▸ **Exercise**
The entries that follow include a run beginning at the line with "Document page, 1241x1754 pixels." and ending at the line with "List each element's"; restate that run word for word and leave the rest out.

▸ **Source data**
=-=-=-=-=

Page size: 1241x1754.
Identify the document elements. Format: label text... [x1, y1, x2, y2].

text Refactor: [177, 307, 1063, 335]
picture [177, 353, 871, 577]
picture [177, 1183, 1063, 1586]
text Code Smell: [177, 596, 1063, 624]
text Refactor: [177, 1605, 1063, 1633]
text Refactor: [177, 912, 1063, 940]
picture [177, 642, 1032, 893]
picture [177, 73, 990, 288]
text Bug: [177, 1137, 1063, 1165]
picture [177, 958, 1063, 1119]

=-=-=-=-=

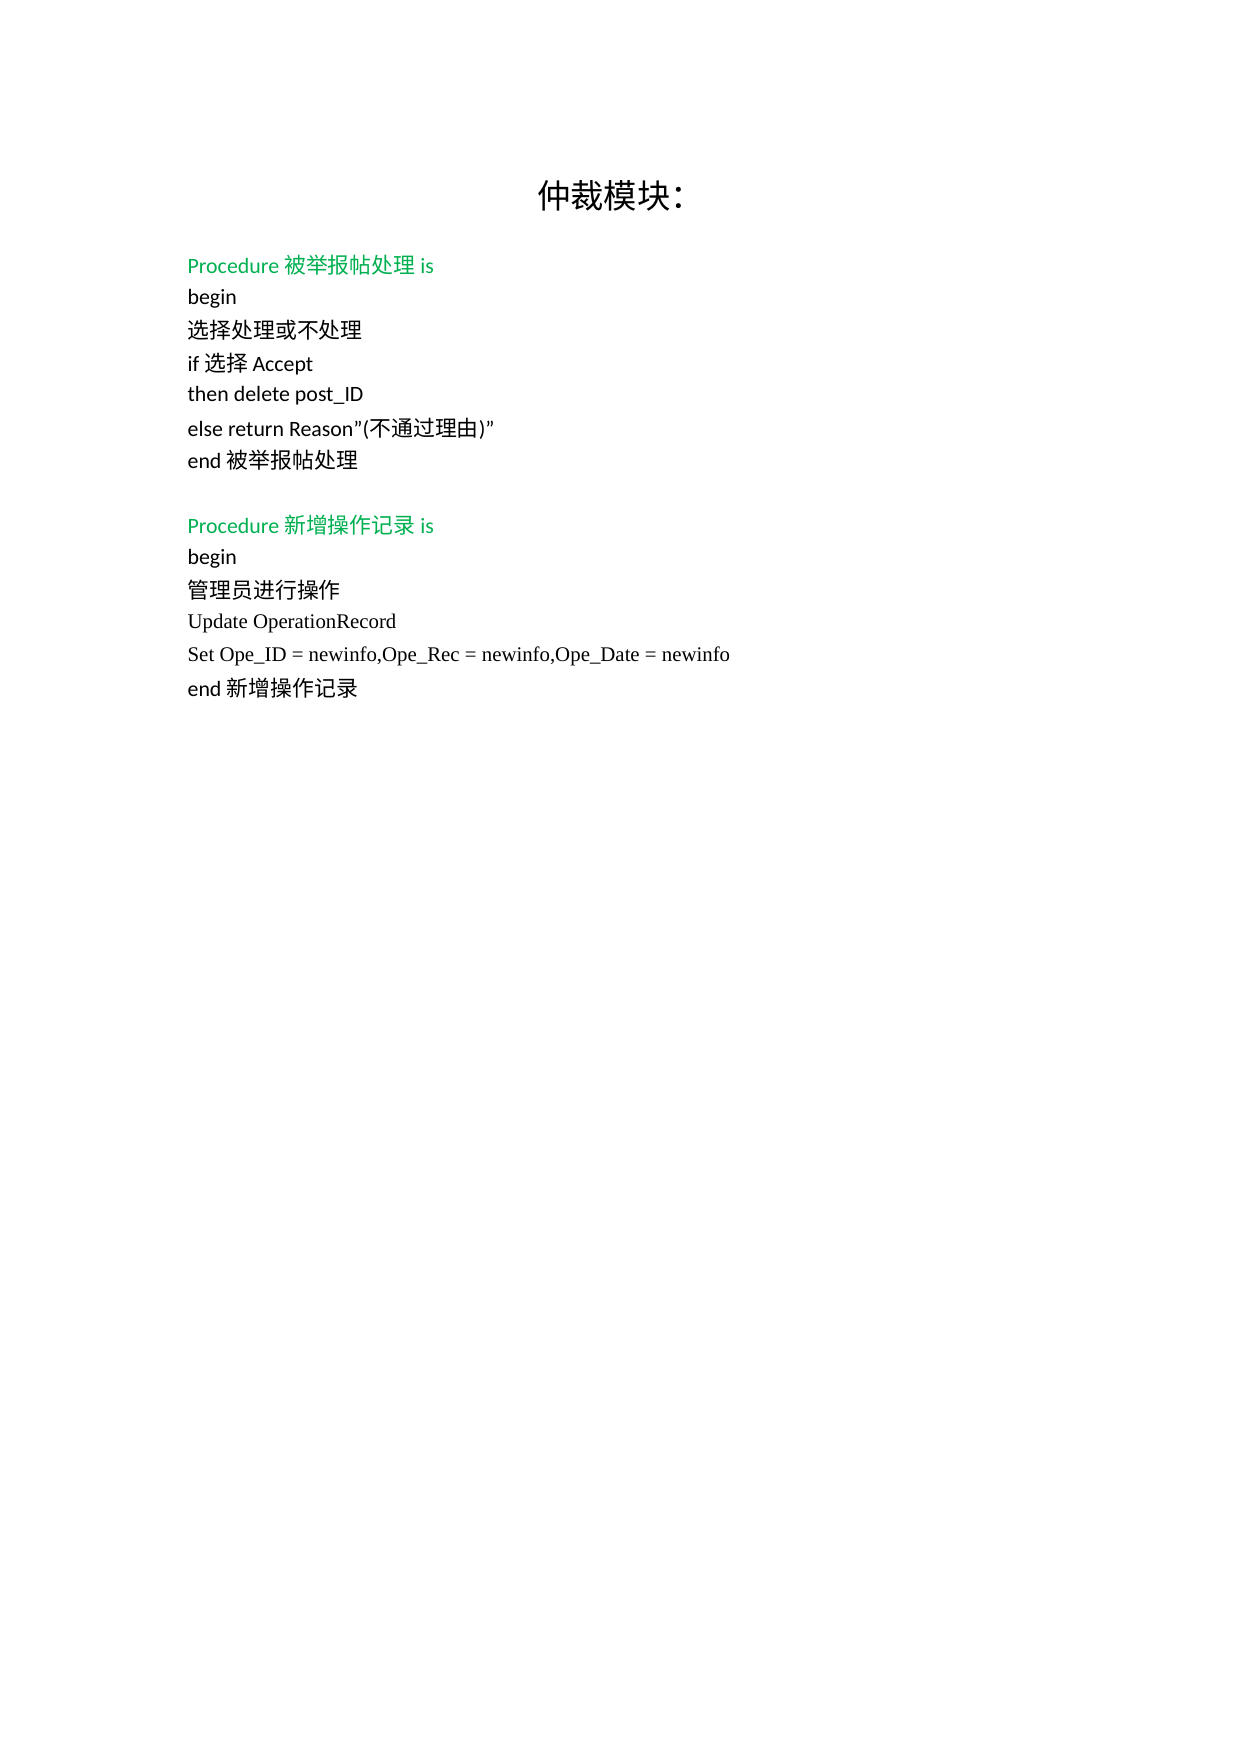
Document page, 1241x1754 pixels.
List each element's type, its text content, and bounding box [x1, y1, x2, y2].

=-=-=-=-=

▸ **Exercise solution**
Document page, 1241x1754 pixels.
List each element's type, its text content, and bounding box [x1, y1, x2, y2].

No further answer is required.